→ QUESTIONS ON THE MATERIAL
[A] Answer these questions about the text about the 4000:
(i) What did the real estate office website promote?
(ii) According to the archives of the Communist Party, which place did Karl Marx cite?
(iii) In groups of how many did the inhabitants build a route?
[B] Pick up the text about the 4000 after its final question and keep writing.

How building a reflection, together with the students and the inhabitants, without falling down in the utopia of Tabula Rasa (i.e. demolition) or invoking the role of the architect as a god?
We have asked to the students to invent likely histories that, on the one side, from a side they mandatorily had not to offend the inhabitants, and, on the other side, they had to be likely, plausible.
5 histories:
Documentary on the esoteric characteristics of the 4000’s plan;
Website of a real estate office promoting homes at 10 minutes from Paris;
Inventing histories about the naissance in the neighbourhood of very important artists (fake interview);
Discovering of archives of the Communist Party (Karl Marx cited La Courneuve);
Architectural documentary on the 4000;
Game;
Wheels of the fortune;
Type of tourists; money available; time and period of visit, etc.;
Inhabitants, in groups of three, they had to deal with the tourists attributed by the wheels, and they had to build together a route choosing their symbolic places
What to do with this whole experience, these information, and these emotions?

Records from a data source:
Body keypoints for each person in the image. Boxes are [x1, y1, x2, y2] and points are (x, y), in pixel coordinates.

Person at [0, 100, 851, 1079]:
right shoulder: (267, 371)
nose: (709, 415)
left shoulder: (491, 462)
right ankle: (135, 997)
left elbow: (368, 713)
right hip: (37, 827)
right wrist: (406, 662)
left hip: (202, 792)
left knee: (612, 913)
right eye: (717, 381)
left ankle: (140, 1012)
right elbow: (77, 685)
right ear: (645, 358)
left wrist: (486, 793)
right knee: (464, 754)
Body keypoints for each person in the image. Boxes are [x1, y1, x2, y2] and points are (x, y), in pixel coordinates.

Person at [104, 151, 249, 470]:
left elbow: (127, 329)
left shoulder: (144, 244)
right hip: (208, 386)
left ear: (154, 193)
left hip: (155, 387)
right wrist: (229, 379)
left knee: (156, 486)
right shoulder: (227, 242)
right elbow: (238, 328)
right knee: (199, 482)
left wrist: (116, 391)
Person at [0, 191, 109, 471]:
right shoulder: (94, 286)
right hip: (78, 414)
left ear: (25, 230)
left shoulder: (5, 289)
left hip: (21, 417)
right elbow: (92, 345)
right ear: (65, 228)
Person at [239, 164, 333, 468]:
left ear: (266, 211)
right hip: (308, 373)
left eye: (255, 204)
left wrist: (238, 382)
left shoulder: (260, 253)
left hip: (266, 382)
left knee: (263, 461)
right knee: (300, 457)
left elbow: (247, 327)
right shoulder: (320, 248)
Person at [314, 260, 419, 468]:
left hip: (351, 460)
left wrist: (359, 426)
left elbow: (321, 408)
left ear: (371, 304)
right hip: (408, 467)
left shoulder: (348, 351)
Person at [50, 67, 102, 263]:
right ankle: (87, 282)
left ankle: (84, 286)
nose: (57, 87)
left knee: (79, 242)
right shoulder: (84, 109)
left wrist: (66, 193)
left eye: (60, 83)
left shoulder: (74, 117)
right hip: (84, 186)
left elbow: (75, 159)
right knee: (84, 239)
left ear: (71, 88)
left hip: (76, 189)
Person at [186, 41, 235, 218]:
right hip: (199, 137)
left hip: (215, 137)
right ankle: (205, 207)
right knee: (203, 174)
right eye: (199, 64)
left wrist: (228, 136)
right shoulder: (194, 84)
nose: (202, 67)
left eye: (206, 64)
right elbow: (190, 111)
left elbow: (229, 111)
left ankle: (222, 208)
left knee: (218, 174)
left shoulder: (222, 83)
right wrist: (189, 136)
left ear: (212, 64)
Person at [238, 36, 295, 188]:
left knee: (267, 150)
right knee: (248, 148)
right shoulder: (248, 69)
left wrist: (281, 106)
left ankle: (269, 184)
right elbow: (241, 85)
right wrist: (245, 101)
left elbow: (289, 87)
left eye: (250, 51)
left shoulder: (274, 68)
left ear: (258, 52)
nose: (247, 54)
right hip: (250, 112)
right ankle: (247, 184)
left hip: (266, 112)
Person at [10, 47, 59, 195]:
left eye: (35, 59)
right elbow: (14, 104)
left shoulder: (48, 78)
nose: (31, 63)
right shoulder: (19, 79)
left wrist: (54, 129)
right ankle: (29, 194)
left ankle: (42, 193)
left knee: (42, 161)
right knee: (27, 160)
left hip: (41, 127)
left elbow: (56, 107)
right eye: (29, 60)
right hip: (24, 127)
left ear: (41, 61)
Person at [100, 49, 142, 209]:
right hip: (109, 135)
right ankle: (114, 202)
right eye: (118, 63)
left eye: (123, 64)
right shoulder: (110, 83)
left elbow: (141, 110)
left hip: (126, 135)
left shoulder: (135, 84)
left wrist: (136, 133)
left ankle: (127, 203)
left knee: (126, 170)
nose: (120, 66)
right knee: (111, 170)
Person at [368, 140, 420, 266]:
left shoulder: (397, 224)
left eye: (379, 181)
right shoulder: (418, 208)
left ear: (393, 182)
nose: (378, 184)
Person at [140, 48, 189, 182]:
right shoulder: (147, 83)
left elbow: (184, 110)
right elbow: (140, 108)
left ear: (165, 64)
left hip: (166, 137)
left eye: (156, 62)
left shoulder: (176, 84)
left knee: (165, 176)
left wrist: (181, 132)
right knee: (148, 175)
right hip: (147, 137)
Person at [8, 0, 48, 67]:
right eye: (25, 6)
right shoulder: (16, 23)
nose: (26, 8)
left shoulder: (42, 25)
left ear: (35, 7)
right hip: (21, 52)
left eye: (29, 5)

→ RESPONSES IN ORDER
[A]
(i) Homes at 10 minutes from Paris
(ii) La Courneuve
(iii) Three

[B]
Where is the project? What must we do now?
A final form, a project, a delivery, was needed by the students.
The choice of the tourist guide is seemed the most appropriate and, so, analysing and mapping all the information proposed by the inhabitants, they produced 3 tourist guides of the 4000 south:
of the gastronomy, for children and the green guide.
But the project was already there, before.
The questioning, the construction of unexpected questions, the finding of the right medium to get in contact with the territory and its inhabitants, and the patience to catch the details, the "almost nothing”, all of this makes us share the daily-life: this is a project!
It cannot be designed as it should be but it is full of words, images, energies that I hope anyone could share as often as possible.